### Exercise objective
Pick out the lines below that include the string "market".

### Data section
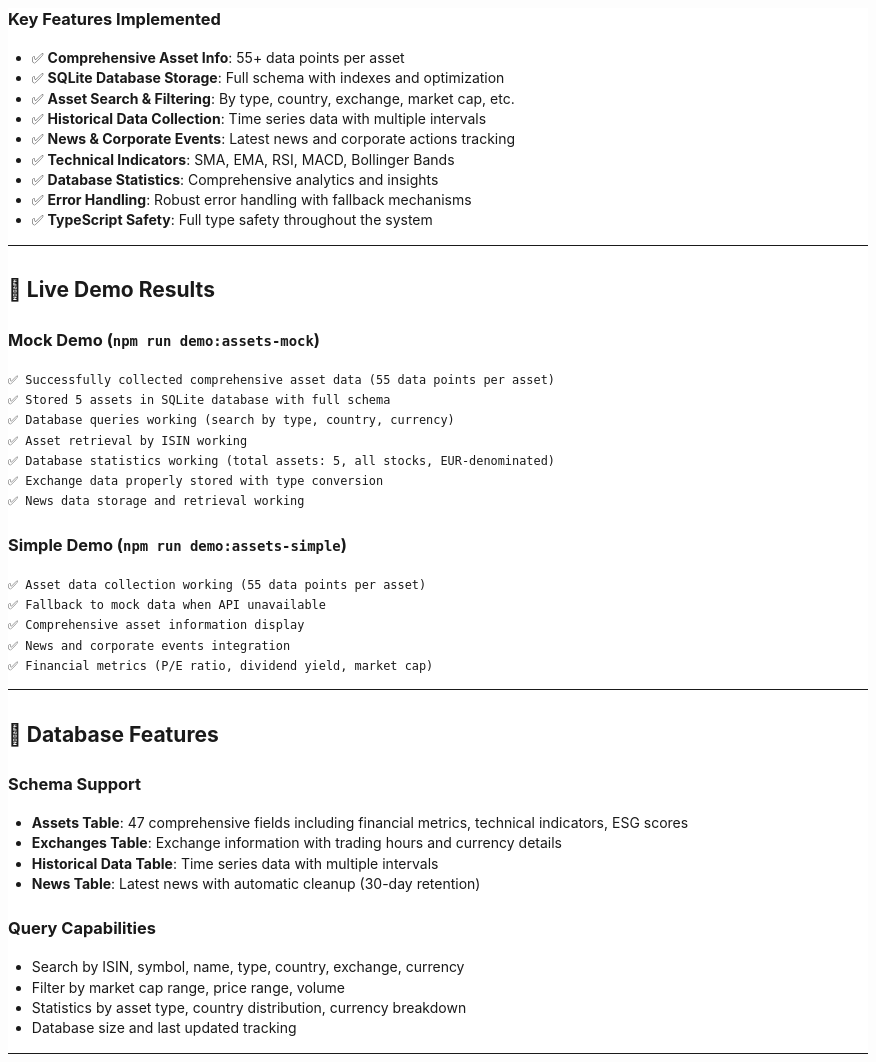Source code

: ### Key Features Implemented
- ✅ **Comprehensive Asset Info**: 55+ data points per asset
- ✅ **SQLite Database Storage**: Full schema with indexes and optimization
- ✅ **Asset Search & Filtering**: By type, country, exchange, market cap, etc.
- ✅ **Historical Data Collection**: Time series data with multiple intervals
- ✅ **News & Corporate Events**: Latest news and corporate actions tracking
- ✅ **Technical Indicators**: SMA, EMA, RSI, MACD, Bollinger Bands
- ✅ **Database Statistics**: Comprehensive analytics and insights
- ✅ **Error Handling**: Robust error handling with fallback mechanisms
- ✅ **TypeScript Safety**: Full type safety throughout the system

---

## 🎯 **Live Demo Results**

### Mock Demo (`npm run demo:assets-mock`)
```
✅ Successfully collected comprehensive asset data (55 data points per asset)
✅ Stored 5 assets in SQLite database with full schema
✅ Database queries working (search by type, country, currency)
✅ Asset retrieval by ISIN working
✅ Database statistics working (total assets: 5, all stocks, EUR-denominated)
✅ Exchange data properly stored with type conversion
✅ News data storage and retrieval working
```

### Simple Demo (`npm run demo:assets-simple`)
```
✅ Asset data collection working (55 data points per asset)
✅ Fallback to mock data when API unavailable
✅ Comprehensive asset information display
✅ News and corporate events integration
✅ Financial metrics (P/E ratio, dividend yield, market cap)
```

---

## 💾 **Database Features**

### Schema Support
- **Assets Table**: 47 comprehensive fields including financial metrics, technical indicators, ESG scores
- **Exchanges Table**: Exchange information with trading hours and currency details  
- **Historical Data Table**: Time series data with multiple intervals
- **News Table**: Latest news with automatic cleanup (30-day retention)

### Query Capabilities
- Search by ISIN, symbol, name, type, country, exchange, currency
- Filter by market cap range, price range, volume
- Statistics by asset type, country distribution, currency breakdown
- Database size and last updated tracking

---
==
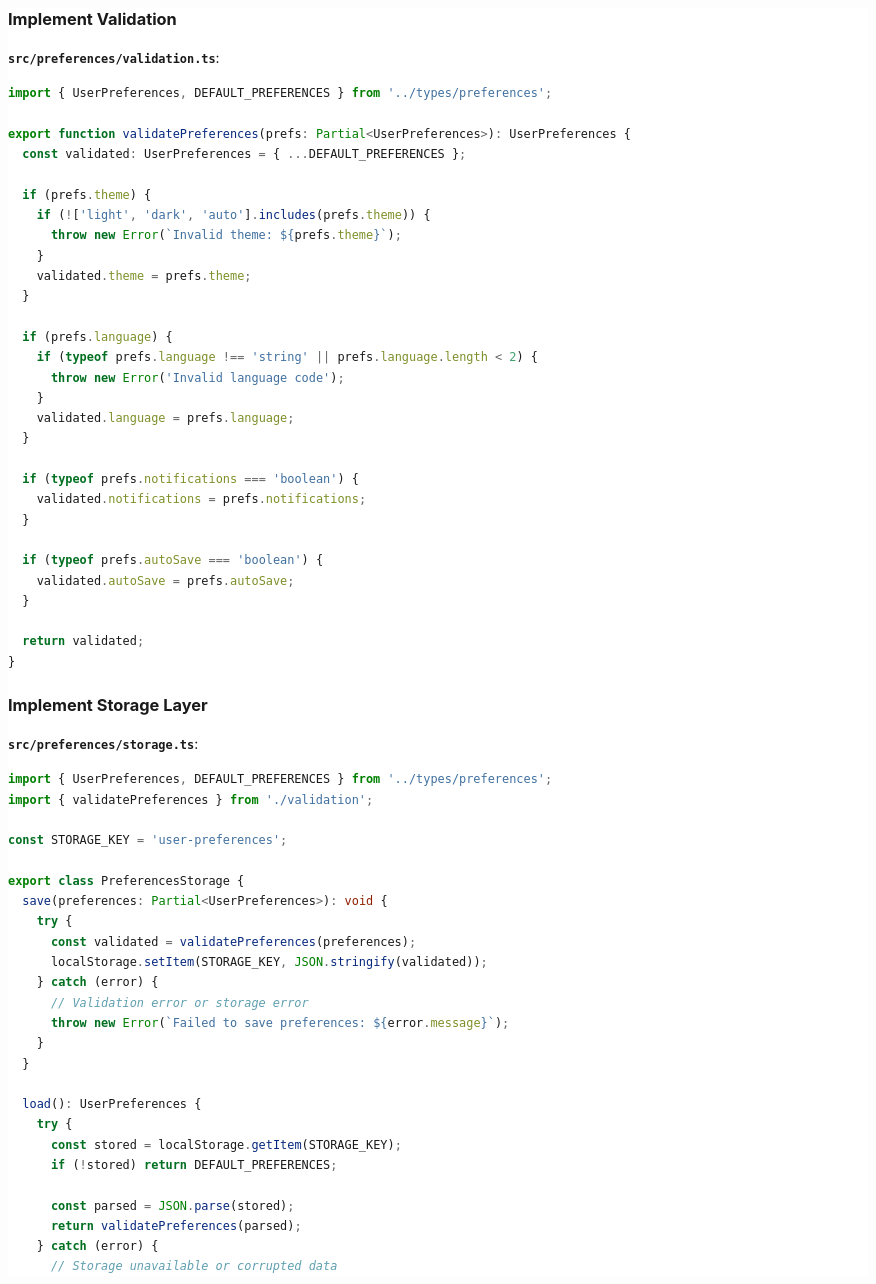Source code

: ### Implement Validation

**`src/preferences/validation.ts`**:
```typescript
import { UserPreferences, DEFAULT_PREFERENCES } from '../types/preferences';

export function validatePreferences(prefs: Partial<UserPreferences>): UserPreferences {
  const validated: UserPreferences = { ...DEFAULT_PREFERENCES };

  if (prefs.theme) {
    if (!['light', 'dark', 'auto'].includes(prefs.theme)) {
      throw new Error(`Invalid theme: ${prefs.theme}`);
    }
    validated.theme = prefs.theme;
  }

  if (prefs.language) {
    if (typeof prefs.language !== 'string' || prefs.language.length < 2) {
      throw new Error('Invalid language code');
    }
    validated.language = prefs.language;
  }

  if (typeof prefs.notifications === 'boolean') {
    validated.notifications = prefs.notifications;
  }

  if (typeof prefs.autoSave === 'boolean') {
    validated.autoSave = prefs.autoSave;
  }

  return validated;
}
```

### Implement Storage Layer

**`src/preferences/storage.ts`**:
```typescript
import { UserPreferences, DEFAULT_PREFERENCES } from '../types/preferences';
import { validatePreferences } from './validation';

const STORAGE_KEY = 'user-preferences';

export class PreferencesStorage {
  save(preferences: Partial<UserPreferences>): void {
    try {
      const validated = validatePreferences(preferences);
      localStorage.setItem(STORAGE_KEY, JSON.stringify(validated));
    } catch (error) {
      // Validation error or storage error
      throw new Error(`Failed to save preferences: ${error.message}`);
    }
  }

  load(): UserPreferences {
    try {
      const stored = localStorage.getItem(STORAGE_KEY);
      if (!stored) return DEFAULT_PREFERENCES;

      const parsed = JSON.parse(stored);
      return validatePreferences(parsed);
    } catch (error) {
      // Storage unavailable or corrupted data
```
* * *
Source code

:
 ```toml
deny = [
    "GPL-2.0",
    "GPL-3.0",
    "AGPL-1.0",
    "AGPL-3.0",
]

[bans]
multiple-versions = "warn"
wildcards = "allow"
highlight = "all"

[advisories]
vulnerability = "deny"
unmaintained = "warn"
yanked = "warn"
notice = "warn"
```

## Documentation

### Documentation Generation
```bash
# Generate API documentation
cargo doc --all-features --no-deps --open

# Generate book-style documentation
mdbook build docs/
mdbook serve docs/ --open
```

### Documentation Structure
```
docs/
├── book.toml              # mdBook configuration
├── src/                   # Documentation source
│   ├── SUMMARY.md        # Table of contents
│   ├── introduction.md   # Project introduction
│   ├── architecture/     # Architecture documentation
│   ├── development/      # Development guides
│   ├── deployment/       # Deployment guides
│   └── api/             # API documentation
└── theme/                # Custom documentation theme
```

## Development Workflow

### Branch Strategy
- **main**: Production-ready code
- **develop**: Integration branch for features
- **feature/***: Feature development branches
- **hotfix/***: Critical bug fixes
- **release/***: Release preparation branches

### Response to this task
- ✅ **Asset Search & Filtering**: By type, country, exchange, market cap, etc.
✅ Financial metrics (P/E ratio, dividend yield, market cap)
- Filter by market cap range, price range, volume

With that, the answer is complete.